Today, we also present two inaugural academic articles. In “Tongue Twisted: Between Mame-loshn and Loshn-koydesh,” Chana Kronfeld (University of California at Berkeley) and Robert Peckerar (Yiddishkayt) invite us to investigate the biblical intertextuality and Yiddish-Hebrew “collocations” mobilized by Itzik Manger’s poetry. As Kronfeld and Peckerar argue, this examination reveals “another chapter in the latent, repressed, but persistent conversation between Hebrew and Yiddish modernism in the twentieth century.” David Roskies (Jewish Theological Seminary) similarly works to bring a Hebrew-Yiddish conversation to light in his extended review of Avraham Novershtern’s (Hebrew University) recent publication, Kan gar ha-’am ha-yehudi: sifrut yidish be-artsot ha-brit (Here Dwells the Jewish People: A Century of American Yiddish Literature). As Roskies demonstrates, Novershtern relies here on a particular Jerusalem style of scholarship—erudite, footnoted, and thick—while at the same time drawing on the interpretive lessons taught to him by the Israeli Yiddish poet Abraham Sutzkever. For Novershtern, the story of American Yiddish literature is simultaneously complex and coherent—a description that, as Roskies shows, likewise defines Novershtern’s own analytical approach.

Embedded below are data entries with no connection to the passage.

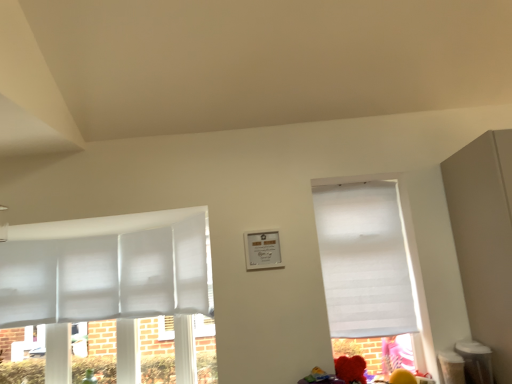
Question: Should I look upward or downward to see fluffy red teddy bear at lower right?

Choices:
 (A) down
 (B) up

Answer: (A)

Question: Can you confirm if fluffy red teddy bear at lower right is bigger than white fabric window at right?

Choices:
 (A) yes
 (B) no

Answer: (B)

Question: Is fluffy red teddy bear at lower right positioned with its back to white fabric window at right?

Choices:
 (A) no
 (B) yes

Answer: (B)

Question: Would you say fluffy red teddy bear at lower right is outside white fabric window at right?

Choices:
 (A) no
 (B) yes

Answer: (B)

Question: From the image's perspective, is fluffy red teddy bear at lower right on white fabric window at right?

Choices:
 (A) no
 (B) yes

Answer: (A)

Question: Does fluffy red teddy bear at lower right come behind white fabric window at right?

Choices:
 (A) yes
 (B) no

Answer: (B)

Question: Can you confirm if fluffy red teddy bear at lower right is wider than white fabric window at right?

Choices:
 (A) yes
 (B) no

Answer: (A)

Question: Can you confirm if white fabric window at right is positioned to the left of fluffy red teddy bear at lower right?

Choices:
 (A) yes
 (B) no

Answer: (B)

Question: Does white fabric window at right turn towards fluffy red teddy bear at lower right?

Choices:
 (A) no
 (B) yes

Answer: (B)

Question: Is white fabric window at right turned away from fluffy red teddy bear at lower right?

Choices:
 (A) no
 (B) yes

Answer: (A)

Question: From the image's perspective, is white fabric window at right located beneath fluffy red teddy bear at lower right?

Choices:
 (A) no
 (B) yes

Answer: (A)

Question: Does white fabric window at right contain fluffy red teddy bear at lower right?

Choices:
 (A) no
 (B) yes

Answer: (A)

Question: Considering the relative sizes of white fabric window at right and fluffy red teddy bear at lower right in the image provided, is white fabric window at right shorter than fluffy red teddy bear at lower right?

Choices:
 (A) yes
 (B) no

Answer: (B)

Question: Relative to fluffy red teddy bear at lower right, is white fabric window at right in front or behind?

Choices:
 (A) behind
 (B) front

Answer: (A)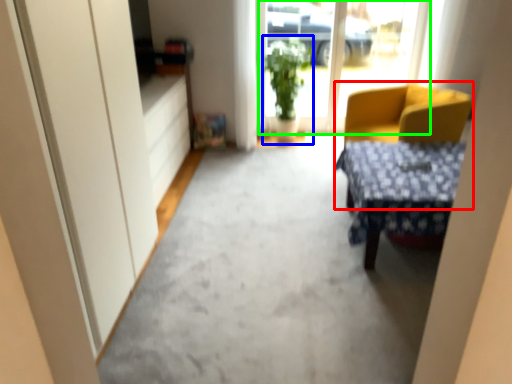
Question: Which is nearer to the chair (highlighted by a red box)? houseplant (highlighted by a blue box) or window screen (highlighted by a green box).

Choices:
 (A) houseplant
 (B) window screen

Answer: (A)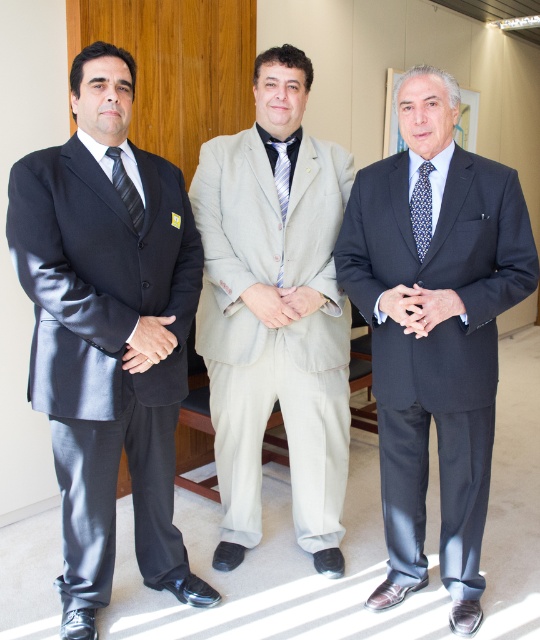
You are a photographer standing at the camera position. You want to take a closeup photo of the blue dotted tie at center. Can you reach it with your hand without moving your body?

The blue dotted tie at center is 1.79 meters away from camera, so you cannot reach it with your hand without moving your body.

You are a photographer standing in front of the matte black suit at left. You want to take a closeup photo of the suit without moving your position. Can you do that?

The matte black suit at left is 5.30 feet away from viewer. Since 5.30 feet is a reasonable distance for a closeup photo, yes, you can take a closeup photo of the matte black suit at left without moving your position.

You are a photographer setting up for a group photo. You need to ensure that the matte black suit at left and the matte black tie at left are both visible in the frame. Based on their sizes, which one is more likely to be fully captured in the photo?

The matte black suit at left is wider than the matte black tie at left, so the matte black suit at left is more likely to be fully visible in the photo.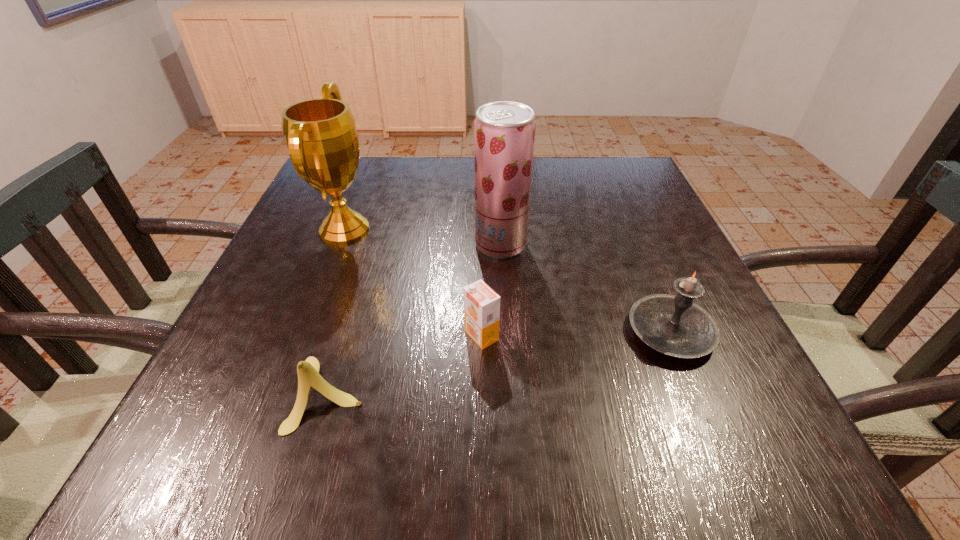
Image resolution: width=960 pixels, height=540 pixels. I want to click on fruit juice, so click(x=504, y=131).

Identify the location of award. The width and height of the screenshot is (960, 540). (321, 136).

You are a GUI agent. You are given a task and a screenshot of the screen. Output one action in this format:
    pyautogui.click(x=<x>, y=<y>)
    Task: Click on the rightmost object
    
    Given the screenshot: What is the action you would take?
    pyautogui.click(x=674, y=325)

Locate an element on the screen. The width and height of the screenshot is (960, 540). candle is located at coordinates (674, 325).

I want to click on orange juice, so click(x=481, y=304).

Identify the location of banana. (308, 371).

Locate an element on the screen. free space located 0.140m on the front of the fruit juice is located at coordinates (504, 309).

Find the location of `vacant space positioned on the front-facing side of the award`. vacant space positioned on the front-facing side of the award is located at coordinates (528, 230).

You are a GUI agent. You are given a task and a screenshot of the screen. Output one action in this format:
    pyautogui.click(x=<x>, y=<y>)
    Task: Click on the vacant space located 0.060m on the front of the rightmost object
    The height and width of the screenshot is (540, 960).
    Given the screenshot: What is the action you would take?
    pyautogui.click(x=698, y=398)

In order to click on vacant space located 0.300m on the back of the orange juice in this screenshot , I will do `click(481, 226)`.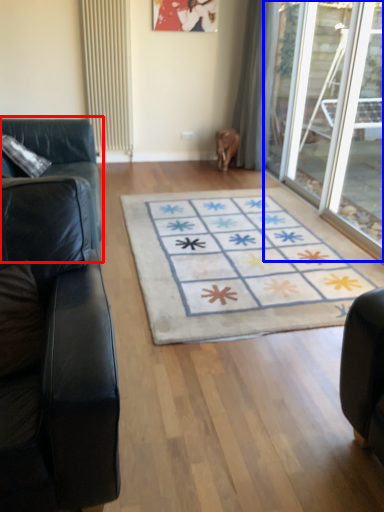
Question: Which object appears closest to the camera in this image, studio couch (highlighted by a red box) or glass door (highlighted by a blue box)?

From Berkeley to New York to Jerusalem, these pieces remind us how varied are the methodological maps and legacies of Yiddish inquiry. And it is precisely this diversity of approaches, as well as the disciplinary range of Kuznitz, Weiman-Kelman, Luce, Idelson-Shein, Rosen, and Spinner that we hope will continue to be represented in the academic section of the site. Yiddish language and culture resonates across academic fields and we invite musicologists, linguists, anthropologists, historians, sociologists, and philosophers as well as scholars of literature, gender, and religious studies to submit articles for consideration. All submissions to the academic section of In geveb undergo a thorough peer-review process.
Now, there are certainly many other things I could have said in this introduction to the academic section of In geveb. But, with Glatstein as my guide, let me end simply by saying: You should read this journal. Auden can wait.